Guru,
You asked me a question awhile back and I'm not sure I answered it. So if you're still waiting, please let me know what it was (I'm not talking about the where-do-you-live question, which I'll leave at "a Chicago suburb" for now, if you don't mind. How 'bout those Bears last night?)
I also wanted to respond to your latest post. I am a fellow believer in YHOO's current overvaluation, though probably not to the same extent. But I think your post overstates the threat from the revenue sources you identify.
<As you have heard me say by now, 8% of revenue comes from Softbank. This is fact. Lets not argue. BTW, that is up from 1% in the second quarter when it was 1% and therefore accounted for one-third of revenue growth. >
I'm not arguing the numbers. Even Sweetpete, the resident leader of the YHOO longs over on the YHOO board, confirmed the numbers, didn't he? So the question is, what do you do with it? Well, I would start with an analysis of who the Softbank "affiliates" (not really in the legal sense; maybe "relatives" is a better term) are. The most prominent one, I think, is E*TRADE. Using them as an example, don't you think E*TRADE, which is heavily advertising everywhere (from NFL football to the CNBC ticker to every portal they can find) would still be advertising on YHOO regardless of the Softbank investment in both companies? I think they would. The most Softbank might do is try to convince E*TRADE to steer a little more of that revenue YHOO's way. But as far as I know, Softbank is a minority shareholder/investor in both companies. If the companies want to place the ads elsewhere, they are free to do so. And they do. The real driver of the revenue growth there was E*TRADE's general strategy, which is *not* YHOO-specific, to intentionally lose money by pouring it into advertising in hopes that they would amass a large base of new customers. I'm not sure that will work, but if it does, YHOO will have more revenue than it knows what to do with in later quarters.
My point is this: I don't think it's appropriate to label the entire 8 percent as unsustainable income. I would venture that only a small portion of that is truly unsustainable. You have used the term incest and made references to the Japanese way of doing business in describing this problem in the past. Setting aside the ethnic stuff, the Japanese corporate model has in fact used interlocking supply arrangements among companies of common ownership groups as a way to prop up underperformers. They've done business that way for years, and a portion of their present problems can be traced to that.

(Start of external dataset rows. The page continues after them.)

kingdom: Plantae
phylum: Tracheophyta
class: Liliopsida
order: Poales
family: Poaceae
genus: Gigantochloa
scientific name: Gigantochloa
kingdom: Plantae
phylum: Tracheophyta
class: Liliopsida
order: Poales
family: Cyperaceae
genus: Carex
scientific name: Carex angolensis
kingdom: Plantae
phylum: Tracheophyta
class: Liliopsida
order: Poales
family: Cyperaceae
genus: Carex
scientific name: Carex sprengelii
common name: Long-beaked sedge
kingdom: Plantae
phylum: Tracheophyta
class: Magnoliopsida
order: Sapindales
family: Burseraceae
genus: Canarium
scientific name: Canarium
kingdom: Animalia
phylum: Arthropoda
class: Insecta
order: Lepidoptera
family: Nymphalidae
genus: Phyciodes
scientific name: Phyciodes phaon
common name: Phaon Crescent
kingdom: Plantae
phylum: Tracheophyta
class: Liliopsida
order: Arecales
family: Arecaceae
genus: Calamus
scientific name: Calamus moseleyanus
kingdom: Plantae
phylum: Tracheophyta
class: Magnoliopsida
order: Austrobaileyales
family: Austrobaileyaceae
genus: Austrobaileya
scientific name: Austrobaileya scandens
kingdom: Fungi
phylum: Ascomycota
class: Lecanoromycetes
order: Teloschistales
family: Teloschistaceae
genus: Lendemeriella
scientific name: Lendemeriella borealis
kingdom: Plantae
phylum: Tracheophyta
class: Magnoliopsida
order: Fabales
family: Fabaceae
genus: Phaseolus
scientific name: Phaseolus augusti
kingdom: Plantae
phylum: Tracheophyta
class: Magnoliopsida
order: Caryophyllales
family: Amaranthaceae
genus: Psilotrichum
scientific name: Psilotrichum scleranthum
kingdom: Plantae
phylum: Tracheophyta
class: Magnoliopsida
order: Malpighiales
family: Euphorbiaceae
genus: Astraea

So you're correct, I think, to point it out. But at that level, when at least for E*TRADE it makes perfect sense for them to advertise on YHOO and they do it at competitive rates, is it really "incest"? I would analogize it more to the time when I was in college and my older brother sold me his car (a lousy car, as it turned out). He did me the "favor" of letting me take over his payments, which were roughly equivalent to the market price for the car. I got my first car, he got his money. I was neither worse nor better off economically for the transaction versus a transaction with an unrelated party; neither was he.
As for the smut, in the early days many of the denizens of the net had a lot in common with Pee Wee Herman. But society, fortunately, has little in common with Mr. Reubens. The true potential of the Internet is in ordinary citizens embracing it as a way to shop, to bank, to communicate, to inform, to research, to do things that haven't even been imagined yet but are probably being thought of in a cubicle in Santa Clara right now. The future is *not* in connecting people to the latest pictures of teen sluts. If it is, the market size of the audience is so limited that YHOO wouldn't be worth $5 per share. Think of it this way. Who brings in more revenue: Disney Corp. or the Playboy Channel? And by how much? If I were a YHOO long, I'd rather see YHOO abandon the smut channels altogether and concentrate on the majority of people with better things to do with their time.
MAD DOG
P.S. -- Welcome to the board, BTW. It's easier than wading through the YHOO board when your time is limited.